1. Remessa oficial em face de sentença que determinou às autoridades coatoras que se abstenham de cobrar a mensalidade de junho de 2019 e dos meses subsequentes, enquanto perdurar a necessidade de afastamento da impetrante para tratamento de saúde, permanecendo o financiamento estudantil privado nos mesmos termos contratados. Determinou-se, ainda, o direito de a impetrante abater, da mensalidade subsequente ao retorno ao curso de Odontologia, a quantia paga em maio de 2019.
2. No caso, a impetrante, após ter sido submetida a cirurgia bariátrica, sofreu embolia e infarto pulmonar, dentre outros problemas de saúde.
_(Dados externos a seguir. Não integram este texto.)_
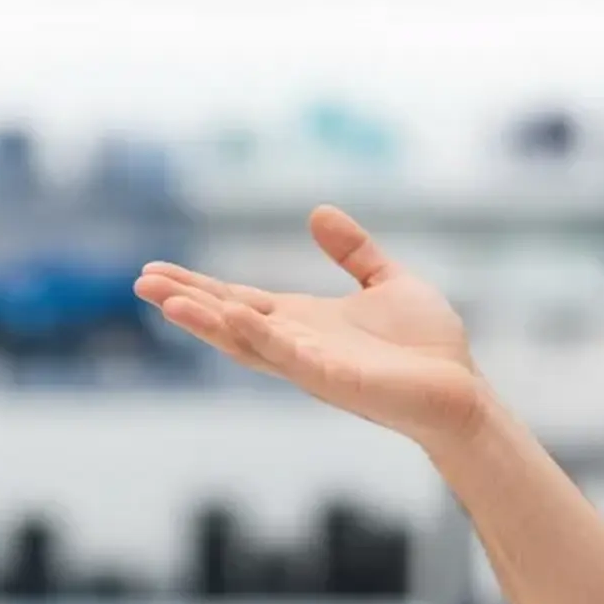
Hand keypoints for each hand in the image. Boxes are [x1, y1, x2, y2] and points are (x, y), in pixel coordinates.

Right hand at [138, 206, 488, 449]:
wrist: (462, 390)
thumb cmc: (428, 346)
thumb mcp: (387, 281)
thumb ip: (353, 251)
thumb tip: (318, 212)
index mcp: (305, 321)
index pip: (239, 300)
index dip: (198, 286)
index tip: (155, 271)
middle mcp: (298, 344)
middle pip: (229, 320)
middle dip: (186, 302)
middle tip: (141, 282)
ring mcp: (311, 364)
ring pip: (247, 340)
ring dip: (207, 321)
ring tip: (166, 300)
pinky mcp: (334, 379)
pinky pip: (290, 355)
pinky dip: (260, 336)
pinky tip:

Com isso, os médicos determinaram o afastamento provisório de suas atividades acadêmicas.
3. A relação jurídica entre as partes é regida pelas normas do Código de Defesa do Consumidor, de modo que as cláusulas do contrato de prestação de serviços educacionais e de financiamento privado devem ser interpretadas de maneira mais favorável à estudante, nos termos do art. 47 do CDC e do art. 423 do Código Civil. Além disso, são nulas as cláusulas contratuais que coloquem o consumidor em desvantagem exagerada ou que sejam incompatíveis com a boa-fé ou equidade, conforme previsão do art. 51, inciso IV, do CDC.
4. Em razão dos evidentes problemas de saúde enfrentados pela impetrante, deve ser assegurado o trancamento do curso de Odontologia e a suspensão do contrato de financiamento, sob pena de lhe causar graves prejuízos financeiros e de afrontar os princípios da Dignidade da Pessoa Humana e da Razoabilidade, o direito constitucional à educação e os direitos estabelecidos no Código de Defesa do Consumidor. Precedentes deste Tribunal declinados no voto.
5. A impetrante deixou de frequentar o curso de Odontologia desde abril de 2019, após sucessivos internamentos e tratamentos médicos, sendo certo que a mensalidade a ser paga em maio deve ser restituída, de forma atualizada, especialmente pelo fato de já ter sido efetuado o pedido de trancamento do curso em questão.
6. Em sede de remessa oficial, confirma-se a sentença se não há quaisquer questões de fato ou de direito, referentes ao mérito ou ao processo, matéria constitucional ou infraconstitucional, direito federal ou não, ou princípio, que a desabone.
7. A ausência de recursos voluntários reforça a higidez da sentença, adequada e suficientemente fundamentada, sobretudo quando não há notícia de qualquer inovação no quadro fático-jurídico e diante da satisfação imediata da pretensão do direito, posteriormente julgado procedente.
8. Remessa oficial desprovida.
O Colegiado confirmou a sentença, por unanimidade, nos termos do voto do relator.